Stored data:
--- START ---
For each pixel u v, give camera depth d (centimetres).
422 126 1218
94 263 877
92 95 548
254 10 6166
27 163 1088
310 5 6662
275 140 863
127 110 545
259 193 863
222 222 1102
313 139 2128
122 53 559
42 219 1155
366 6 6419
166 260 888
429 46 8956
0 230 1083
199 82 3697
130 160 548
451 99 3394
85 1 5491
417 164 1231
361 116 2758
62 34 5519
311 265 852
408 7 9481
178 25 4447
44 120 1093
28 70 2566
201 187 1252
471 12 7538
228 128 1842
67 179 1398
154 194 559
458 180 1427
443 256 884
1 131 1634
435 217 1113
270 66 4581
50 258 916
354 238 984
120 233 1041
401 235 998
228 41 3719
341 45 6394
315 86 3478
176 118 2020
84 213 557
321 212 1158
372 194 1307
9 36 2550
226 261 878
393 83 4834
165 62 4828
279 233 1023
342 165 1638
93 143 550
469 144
--- END ---
Prompt: Provide a verbatim copy of all the entries.

Answer box:
For each pixel u v, give camera depth d (centimetres).
422 126 1218
94 263 877
92 95 548
254 10 6166
27 163 1088
310 5 6662
275 140 863
127 110 545
259 193 863
222 222 1102
313 139 2128
122 53 559
42 219 1155
366 6 6419
166 260 888
429 46 8956
0 230 1083
199 82 3697
130 160 548
451 99 3394
85 1 5491
417 164 1231
361 116 2758
62 34 5519
311 265 852
408 7 9481
178 25 4447
44 120 1093
28 70 2566
201 187 1252
471 12 7538
228 128 1842
67 179 1398
154 194 559
458 180 1427
443 256 884
1 131 1634
435 217 1113
270 66 4581
50 258 916
354 238 984
120 233 1041
401 235 998
228 41 3719
341 45 6394
315 86 3478
176 118 2020
84 213 557
321 212 1158
372 194 1307
9 36 2550
226 261 878
393 83 4834
165 62 4828
279 233 1023
342 165 1638
93 143 550
469 144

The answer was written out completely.